ビデオ ショットをデインタレースする
 
 
 

インタレースされたビデオ ショットはトラックが難しく、特にカメラが頻繁に移動したり、すばやく移動するような場合はさらに難しくなります。最適の結果を得るには、インタレースされたショットのトラックを試す前に、イメージをデインタレースしてください。

イメージをデインタレースするには多くの方法がありますが、ここでは最も有効な 2 つの方法を説明します。

奇数と偶数の両フィールドを使用して走査線を補間する

デインタレースの最良の方法は、奇数と偶数のフィールドをそれぞれ別のイメージに分離し、空いた走査線を隣り合った走査線の情報で補間するユーティリティを使用することです。

Windows の場合

空いた走査線を、隣り合った走査線を使用して補間し、フィールドを分離する機能を持つ、ビデオ編集ツールまたはコンポーザ ツールを使用します。

Linux の場合

Linux の場合、Maya には delace と呼ばれる、この方式のデインタレース ユーティリティが付属しています。たとえば、sand.*.rgb というイメージのシーケンスをデインタレースするには、シェルに次のコマンドを入力します。

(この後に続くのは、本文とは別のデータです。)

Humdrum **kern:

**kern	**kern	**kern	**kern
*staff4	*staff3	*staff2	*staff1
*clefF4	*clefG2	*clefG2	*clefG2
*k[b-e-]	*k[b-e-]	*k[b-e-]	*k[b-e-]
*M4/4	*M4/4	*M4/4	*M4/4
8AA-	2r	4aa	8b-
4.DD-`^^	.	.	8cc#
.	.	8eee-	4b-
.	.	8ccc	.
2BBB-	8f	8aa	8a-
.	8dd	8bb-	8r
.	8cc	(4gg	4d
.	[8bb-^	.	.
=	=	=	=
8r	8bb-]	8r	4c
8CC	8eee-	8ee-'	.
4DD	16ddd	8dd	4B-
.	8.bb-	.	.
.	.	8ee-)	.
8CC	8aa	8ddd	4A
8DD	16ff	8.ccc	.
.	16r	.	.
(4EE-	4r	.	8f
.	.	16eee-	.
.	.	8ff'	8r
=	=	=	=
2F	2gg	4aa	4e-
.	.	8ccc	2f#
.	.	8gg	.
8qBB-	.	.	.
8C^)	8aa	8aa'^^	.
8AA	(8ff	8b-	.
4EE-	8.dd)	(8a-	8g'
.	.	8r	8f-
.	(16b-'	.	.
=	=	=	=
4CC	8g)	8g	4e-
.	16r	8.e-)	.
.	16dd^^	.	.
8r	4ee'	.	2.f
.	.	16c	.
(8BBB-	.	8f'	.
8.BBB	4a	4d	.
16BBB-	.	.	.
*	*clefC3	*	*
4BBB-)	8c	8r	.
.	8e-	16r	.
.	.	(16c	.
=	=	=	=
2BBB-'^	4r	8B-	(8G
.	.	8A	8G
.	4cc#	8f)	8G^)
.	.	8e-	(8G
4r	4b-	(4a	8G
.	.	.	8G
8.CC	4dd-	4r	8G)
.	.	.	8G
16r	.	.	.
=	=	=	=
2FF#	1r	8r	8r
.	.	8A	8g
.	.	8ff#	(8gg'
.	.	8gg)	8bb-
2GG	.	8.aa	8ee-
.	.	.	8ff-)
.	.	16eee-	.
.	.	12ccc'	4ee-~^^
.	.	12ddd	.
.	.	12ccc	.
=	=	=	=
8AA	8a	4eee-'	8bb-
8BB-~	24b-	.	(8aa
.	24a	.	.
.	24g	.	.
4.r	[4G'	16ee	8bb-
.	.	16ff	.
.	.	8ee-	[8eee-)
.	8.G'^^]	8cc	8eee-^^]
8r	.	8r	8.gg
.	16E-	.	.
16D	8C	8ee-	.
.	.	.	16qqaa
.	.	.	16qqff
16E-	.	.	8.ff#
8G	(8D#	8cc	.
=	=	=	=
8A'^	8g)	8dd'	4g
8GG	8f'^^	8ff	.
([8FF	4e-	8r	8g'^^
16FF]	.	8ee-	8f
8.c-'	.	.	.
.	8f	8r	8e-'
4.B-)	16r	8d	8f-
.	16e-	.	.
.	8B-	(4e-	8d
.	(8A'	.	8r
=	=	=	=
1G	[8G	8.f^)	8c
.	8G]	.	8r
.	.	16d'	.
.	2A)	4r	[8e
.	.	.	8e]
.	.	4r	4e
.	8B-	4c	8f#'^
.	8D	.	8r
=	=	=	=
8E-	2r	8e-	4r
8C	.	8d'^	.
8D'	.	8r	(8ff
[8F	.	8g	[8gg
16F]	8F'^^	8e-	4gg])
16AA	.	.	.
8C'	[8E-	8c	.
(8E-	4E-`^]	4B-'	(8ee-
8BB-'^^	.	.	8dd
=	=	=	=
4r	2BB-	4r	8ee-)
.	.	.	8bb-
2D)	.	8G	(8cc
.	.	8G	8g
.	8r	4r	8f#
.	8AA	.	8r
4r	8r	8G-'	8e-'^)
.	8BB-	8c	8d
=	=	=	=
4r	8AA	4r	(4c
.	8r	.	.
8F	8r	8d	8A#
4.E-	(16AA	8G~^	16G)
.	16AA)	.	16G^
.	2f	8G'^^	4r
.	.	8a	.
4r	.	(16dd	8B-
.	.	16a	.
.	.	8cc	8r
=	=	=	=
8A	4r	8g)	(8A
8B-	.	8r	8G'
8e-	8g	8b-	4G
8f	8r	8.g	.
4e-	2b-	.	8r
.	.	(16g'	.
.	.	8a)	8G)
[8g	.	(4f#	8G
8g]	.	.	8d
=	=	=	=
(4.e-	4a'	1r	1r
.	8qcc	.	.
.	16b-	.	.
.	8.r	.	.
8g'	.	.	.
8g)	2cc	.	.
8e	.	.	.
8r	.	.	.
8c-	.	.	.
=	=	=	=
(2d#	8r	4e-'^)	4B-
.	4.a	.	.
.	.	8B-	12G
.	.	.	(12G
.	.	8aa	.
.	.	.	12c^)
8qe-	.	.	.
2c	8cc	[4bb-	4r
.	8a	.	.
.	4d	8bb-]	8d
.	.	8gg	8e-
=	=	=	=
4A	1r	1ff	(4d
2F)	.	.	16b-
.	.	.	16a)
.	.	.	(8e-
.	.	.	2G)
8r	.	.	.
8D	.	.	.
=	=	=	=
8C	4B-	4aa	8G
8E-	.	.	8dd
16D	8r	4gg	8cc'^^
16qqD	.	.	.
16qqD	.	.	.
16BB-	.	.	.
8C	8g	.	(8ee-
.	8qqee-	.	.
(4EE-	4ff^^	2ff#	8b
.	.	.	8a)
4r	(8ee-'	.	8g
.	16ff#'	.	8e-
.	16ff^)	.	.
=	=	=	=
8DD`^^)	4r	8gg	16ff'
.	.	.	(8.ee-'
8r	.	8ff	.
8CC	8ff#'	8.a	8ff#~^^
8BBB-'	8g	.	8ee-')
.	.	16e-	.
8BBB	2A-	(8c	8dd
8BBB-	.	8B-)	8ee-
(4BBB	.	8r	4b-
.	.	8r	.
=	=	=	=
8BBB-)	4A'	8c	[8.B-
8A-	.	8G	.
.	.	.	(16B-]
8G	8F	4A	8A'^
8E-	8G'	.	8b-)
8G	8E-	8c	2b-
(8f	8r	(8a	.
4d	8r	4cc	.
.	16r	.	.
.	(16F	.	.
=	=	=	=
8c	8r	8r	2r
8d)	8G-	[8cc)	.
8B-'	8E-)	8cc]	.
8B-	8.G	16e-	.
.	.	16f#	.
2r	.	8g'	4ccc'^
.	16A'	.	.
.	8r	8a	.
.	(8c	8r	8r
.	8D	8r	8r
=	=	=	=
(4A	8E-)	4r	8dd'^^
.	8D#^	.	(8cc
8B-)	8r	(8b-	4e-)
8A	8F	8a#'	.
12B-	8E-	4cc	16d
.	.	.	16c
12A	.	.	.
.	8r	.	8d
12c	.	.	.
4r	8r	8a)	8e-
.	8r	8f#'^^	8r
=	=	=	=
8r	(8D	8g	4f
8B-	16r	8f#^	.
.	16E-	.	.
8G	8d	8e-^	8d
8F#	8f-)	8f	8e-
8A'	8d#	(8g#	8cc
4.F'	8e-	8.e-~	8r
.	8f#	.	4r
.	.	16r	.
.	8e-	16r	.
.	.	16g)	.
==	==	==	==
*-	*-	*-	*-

delace sand.rgb.0001 sand_fields.rgb.#

また、トラックを行う前に、Maya の時間単位をフィールド レート(たとえば、50 フィールド/秒)に設定してください。 ウィンドウ > 設定/プリファレンス > プリファレンス(Window > Settings/Preferences > Preferences)設定(Settings)カテゴリを使用します。作業を進めるにあたって、使用するのはフレームではなく個別のフィールドであることに注意してください。

Delace のオプション

Linux の Delace ユーティリティには、次のオプション フラグもあります。

-s オプション

スムージングの実行を指定します。スムージングを実行すると、補間は走査線だけでなく前後のフレームも参照して行われます。このオプションを指定すると、カメラの移動が遅い映像の場合は結果を向上させることができますが、カメラの移動が速かったり、ディテールが細かい映像では望ましくないノイズが発生する可能性があります。

-e オプション

各イメージの偶数の走査線がフレームの最初のフィールドとなるように指定します。結果として、偶数のスキャンラインで作ったイメージの後に奇数のスキャンラインのイメージが続きます。これがデフォルトのフラグです。

-o オプション

各イメージの奇数の走査線がフレームの最初のフィールドとなるように指定します(-e オプションの反対)。

たとえば、次のように入力して、スムージングを設定します。

delace -s sand.rgb.0001 sand_fields.rgb.#

片方のフィールドだけを使用して走査線を補間する

デインタレースのための次善の策は、dmconvert ユーティリティ(Linux のみ)の使用です。このユーティリティは偶数と奇数のフィールドを分離していずれか一方を削除し、隣り合った走査線を使用して空いた走査線を補間します。

たとえば、NTSC 方式のビデオ ショットをデインタレースするには、次のコマンドを 1 行で入力します。in.*.rgb は実際のソース イメージの名前に置き換えてください。PAL 方式のビデオの場合は、inil=oddinil=even に置き換えてください。

dmconvert -v -f rgb -p video,inil=odd,il=none -n out.####.rgb,start=1 in.*.rgb out.####.rgb

dmconvert は偶数または奇数のフィールドを破棄するため、Maya Live時間単位をフィールド レート(たとえば、50 フィールド/秒)ではなくフレーム レート(たとえば、25 フレーム/秒)に設定する必要があります。 ウィンドウ > 設定/プリファレンス > プリファレンス(Window > Settings/Preferences > Preferences)設定(Settings)カテゴリを使用します。ただし、レンダーするときはフィールド レートを使用することになります。

フレーム レートでソルバを実行したときに問題となるのは、破棄されたフィールドに対して動きが補間されることです。補間された動きは本来の動きに近いはずですが、破棄されたフィールドで多少のずれが生じる可能性もあります。